AIM OF THE EXERCISE: Would you repeat exactly the part of the listing below that runs from the line containing "fx_px: 1404" down to the line containing "exposure_s: 1/200", inclusive, and nothing else?
══════════
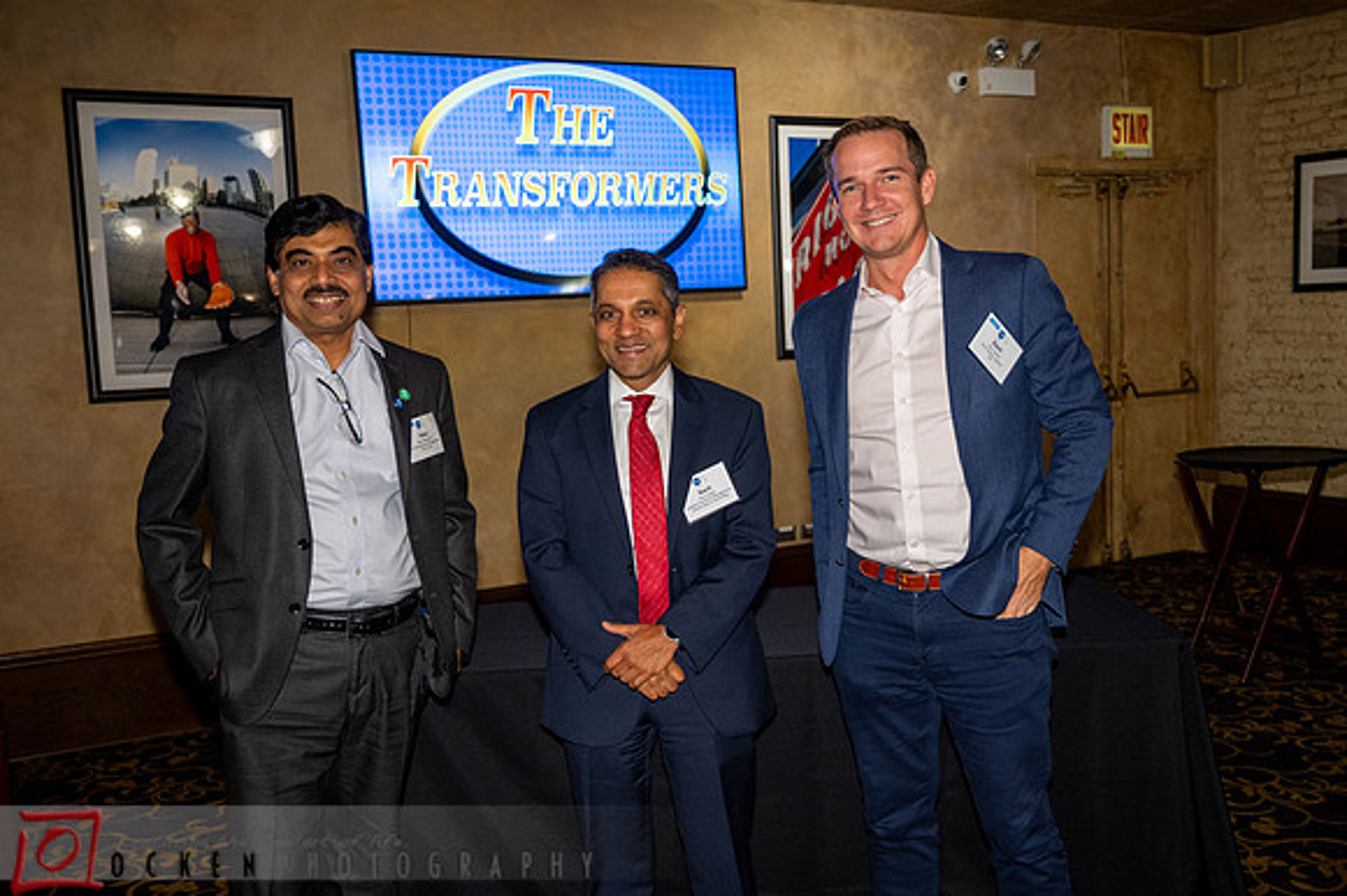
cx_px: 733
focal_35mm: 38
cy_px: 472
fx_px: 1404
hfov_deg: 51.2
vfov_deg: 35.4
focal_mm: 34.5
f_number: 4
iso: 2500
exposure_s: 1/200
══════════
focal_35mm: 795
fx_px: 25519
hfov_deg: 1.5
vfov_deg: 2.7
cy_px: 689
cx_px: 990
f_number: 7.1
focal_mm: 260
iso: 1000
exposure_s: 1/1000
══════════
ANSWER SPACE:
fx_px: 1404
hfov_deg: 51.2
vfov_deg: 35.4
focal_mm: 34.5
f_number: 4
iso: 2500
exposure_s: 1/200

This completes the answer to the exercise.